The College of Visual and Performing Arts’ Department of Drama continues its season with the incredibly moving piece, “Next Fall,” written by Geoffrey Nauffts. “Next Fall” is directed by Department of Drama Chair Ralph Zito.
The play runs Nov. 9 – 17 in the Storch Theatre at the Syracuse Stage/Department of Drama Theater Complex. Opening night is Nov. 10. For tickets and more information, visit vpa.syr.edu/dramatickets.
“Next Fall” unfolds at an intersection of faith, family and sexuality. The love between two gay men, Luke and Adam, frames the story. Theirs is a complex and layered relationship—one is a devout Evangelical Christian and the other a ﬁrm atheist.
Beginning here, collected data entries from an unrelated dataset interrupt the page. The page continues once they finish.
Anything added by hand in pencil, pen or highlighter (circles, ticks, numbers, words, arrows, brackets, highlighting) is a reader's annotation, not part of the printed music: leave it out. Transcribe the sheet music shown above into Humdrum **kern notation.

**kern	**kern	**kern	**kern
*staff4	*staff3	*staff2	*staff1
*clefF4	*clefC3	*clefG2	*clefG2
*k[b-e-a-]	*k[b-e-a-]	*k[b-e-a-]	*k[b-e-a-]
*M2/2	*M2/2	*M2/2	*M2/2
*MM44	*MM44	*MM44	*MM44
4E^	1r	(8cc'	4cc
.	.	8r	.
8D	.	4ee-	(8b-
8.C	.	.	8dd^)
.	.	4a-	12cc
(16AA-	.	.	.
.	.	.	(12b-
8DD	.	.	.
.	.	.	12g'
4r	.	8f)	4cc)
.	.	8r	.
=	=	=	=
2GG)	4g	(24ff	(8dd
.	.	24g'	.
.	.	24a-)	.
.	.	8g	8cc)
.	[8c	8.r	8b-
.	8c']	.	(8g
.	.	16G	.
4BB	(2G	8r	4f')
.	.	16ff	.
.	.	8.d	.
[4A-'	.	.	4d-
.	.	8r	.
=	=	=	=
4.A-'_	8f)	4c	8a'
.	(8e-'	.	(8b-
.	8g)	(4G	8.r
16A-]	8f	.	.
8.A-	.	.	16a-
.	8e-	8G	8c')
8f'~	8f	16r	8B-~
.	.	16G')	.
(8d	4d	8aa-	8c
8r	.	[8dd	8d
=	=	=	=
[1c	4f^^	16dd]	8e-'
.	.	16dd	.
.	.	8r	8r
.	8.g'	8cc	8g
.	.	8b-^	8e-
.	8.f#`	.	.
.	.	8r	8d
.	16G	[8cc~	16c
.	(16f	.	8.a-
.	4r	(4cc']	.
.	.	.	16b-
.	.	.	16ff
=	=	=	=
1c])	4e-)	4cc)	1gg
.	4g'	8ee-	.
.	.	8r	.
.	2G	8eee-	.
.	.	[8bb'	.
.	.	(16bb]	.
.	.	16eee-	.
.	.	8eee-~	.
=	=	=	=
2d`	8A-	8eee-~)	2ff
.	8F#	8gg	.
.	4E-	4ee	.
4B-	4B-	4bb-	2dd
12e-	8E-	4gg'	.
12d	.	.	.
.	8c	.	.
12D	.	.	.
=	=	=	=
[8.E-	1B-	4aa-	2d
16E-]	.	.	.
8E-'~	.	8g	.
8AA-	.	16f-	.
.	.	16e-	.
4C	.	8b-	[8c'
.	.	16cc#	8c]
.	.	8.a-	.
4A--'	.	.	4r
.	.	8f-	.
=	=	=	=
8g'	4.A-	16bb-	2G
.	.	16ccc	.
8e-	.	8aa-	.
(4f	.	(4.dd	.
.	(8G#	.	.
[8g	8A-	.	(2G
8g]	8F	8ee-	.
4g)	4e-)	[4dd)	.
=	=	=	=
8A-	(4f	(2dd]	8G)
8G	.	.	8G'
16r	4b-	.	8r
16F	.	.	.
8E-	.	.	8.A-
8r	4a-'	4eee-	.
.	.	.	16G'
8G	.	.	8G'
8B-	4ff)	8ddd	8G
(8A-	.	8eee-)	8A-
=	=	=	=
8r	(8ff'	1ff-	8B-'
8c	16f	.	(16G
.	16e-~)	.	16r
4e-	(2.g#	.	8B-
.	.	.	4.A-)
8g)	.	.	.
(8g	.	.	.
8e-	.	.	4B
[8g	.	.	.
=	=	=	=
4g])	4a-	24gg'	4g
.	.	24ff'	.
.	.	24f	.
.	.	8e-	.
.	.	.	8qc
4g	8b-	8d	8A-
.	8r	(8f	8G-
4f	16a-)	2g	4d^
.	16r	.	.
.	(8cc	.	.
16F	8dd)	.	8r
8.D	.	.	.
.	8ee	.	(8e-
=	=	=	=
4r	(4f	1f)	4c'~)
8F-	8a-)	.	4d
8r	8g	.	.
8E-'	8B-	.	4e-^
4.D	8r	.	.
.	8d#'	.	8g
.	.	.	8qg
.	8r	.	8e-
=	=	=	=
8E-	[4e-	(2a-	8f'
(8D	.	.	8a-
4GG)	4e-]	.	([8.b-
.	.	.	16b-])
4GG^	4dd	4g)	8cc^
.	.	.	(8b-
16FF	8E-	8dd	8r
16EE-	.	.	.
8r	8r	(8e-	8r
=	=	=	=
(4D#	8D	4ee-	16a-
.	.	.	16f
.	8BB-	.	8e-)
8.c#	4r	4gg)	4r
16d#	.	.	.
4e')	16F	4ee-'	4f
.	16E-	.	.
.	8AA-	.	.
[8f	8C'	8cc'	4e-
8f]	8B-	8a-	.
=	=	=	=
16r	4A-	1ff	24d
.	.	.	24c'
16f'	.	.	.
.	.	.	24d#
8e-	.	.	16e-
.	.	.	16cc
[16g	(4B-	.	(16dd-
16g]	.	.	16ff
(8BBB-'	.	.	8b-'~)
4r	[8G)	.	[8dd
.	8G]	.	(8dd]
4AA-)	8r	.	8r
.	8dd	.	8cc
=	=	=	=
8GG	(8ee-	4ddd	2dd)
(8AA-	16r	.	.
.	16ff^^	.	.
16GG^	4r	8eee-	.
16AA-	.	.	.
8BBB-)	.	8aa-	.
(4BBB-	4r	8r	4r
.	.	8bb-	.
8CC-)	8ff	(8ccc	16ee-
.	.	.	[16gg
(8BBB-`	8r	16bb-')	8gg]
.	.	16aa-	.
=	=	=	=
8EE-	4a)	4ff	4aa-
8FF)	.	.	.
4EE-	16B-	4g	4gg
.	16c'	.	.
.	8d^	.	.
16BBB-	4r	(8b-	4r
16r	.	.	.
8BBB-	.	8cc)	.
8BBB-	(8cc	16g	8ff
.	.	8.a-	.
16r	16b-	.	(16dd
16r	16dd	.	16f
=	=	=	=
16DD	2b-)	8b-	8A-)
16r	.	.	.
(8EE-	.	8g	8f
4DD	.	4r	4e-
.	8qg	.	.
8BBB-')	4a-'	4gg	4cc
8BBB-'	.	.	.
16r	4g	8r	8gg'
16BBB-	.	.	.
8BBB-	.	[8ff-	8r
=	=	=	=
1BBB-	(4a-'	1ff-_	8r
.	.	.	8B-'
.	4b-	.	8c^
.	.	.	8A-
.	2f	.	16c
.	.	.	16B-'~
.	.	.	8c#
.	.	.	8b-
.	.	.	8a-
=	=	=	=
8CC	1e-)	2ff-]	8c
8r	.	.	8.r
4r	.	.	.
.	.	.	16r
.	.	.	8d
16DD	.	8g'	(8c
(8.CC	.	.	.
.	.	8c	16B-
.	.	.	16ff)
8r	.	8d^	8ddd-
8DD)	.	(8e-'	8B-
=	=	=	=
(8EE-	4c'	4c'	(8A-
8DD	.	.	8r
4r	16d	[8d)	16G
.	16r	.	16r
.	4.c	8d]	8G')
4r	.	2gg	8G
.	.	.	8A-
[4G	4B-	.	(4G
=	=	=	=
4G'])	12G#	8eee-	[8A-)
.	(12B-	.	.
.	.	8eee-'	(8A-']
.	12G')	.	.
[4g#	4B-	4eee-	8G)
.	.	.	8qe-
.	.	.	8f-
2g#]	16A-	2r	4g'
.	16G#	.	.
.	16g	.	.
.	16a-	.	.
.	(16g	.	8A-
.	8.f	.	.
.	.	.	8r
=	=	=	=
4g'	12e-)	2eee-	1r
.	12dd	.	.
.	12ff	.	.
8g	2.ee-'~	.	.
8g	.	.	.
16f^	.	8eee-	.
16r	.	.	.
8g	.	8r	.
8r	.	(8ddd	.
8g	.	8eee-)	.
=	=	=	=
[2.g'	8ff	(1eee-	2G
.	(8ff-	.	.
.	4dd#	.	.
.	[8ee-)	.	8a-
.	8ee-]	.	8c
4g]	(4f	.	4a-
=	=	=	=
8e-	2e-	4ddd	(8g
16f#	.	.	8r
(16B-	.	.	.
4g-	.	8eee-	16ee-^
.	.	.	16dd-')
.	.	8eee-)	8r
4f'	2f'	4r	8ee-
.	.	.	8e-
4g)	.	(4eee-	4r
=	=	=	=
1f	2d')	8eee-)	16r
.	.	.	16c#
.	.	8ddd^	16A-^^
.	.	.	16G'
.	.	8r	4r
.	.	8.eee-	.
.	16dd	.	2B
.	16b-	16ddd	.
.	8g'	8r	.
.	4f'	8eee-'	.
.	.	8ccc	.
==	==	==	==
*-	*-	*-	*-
When a car accident places Luke in critical condition and he lies comatose, suspended between life and death, his loved ones and friends begin reckoning with the conflicting stories of his life, the silences and secrets that have kept this vibrant young man from integrating his present and his past.
“Next Fall” takes the measure of a painful passage and shapes a drama that speaks in a quiet voice of momentous things. With surprising humor and genuine compassion, Nauffts challenges the audience to reconsider conceptions and assumptions about the people depicted in the play and those residing beyond the theater walls. It is, first and foremost, a story of regular people, flawed but appealing, caught up in the disorienting chaos of sudden tragedy.
Zito said that in selecting this play he looked for a piece that placed gay characters at the forefront of the story in a way that was not simply a celebration of being gay. Rather, he sought a story about gay people grappling with a wide variety of issues, including the additional obstacles their sexuality adds. Within a season he refers to as “a season of storytelling,” “Next Fall” invites consideration of the power and limits of beliefs, love and identity.
A successful off-Broadway run brought “Next Fall” and its original cast to Broadway where it premiered on March 11, 2010. Positive reception from audience members and critics alike preceded nominations for Tony and Drama Desk Awards. New York Times critic Ben Brantley called “Next Fall” an “artful, thoughtful and very moving story.”
Zito adds that he is “surprised by how personally affected [he has] been by the events and themes in the play.” He says it takes him back to the New York City he lived in during his early adult years, which has infused his direction of the show with an urban edge perfectly suited to the play’s contemporary voice and snappy humor.
Nov. 9 at 8 p.m. (preview)
Nov. 10 at 8 p.m. (opening)
Nov. 11 at 2 p.m. (ASL interpreted)
Nov. 14 at 8 p.m.
Nov. 15 at 8 p.m.
Nov. 16 at 8 p.m.
Nov. 17 at 2 p.m. (open captioning)
Nov. 17 at 8 p.m.
Special Event: Sunday Salon Series
“Faith and Sexuality: Resolving and Living with the Conflicts”
A panel discussion and Q & A
Sunday, Nov. 11
- khristian kemp-delisser, director, LGBT Resource Center at Syracuse University
- William Robert, associate professor, Department of Religion, College of Arts and Sciences
- Ralph Zito, professor and chair, Department of Drama, College of Visual and Performing Arts
The discussion is free and open to the public. No tickets are required.
For an accommodations request, contact Zito at firstname.lastname@example.org or 315-443-2669 one week prior to the event.
The Sunday Salon Series accompanies each of the drama department’s mainstage productions. The salons provide an opportunity for the University and larger community to take a closer look at the creative process and explore themes presented in each production by engaging in conversation with members of the creative team and faculty experts from a wide range of fields. The salons also increase awareness of drama productions as a curricular and co-curricular resource.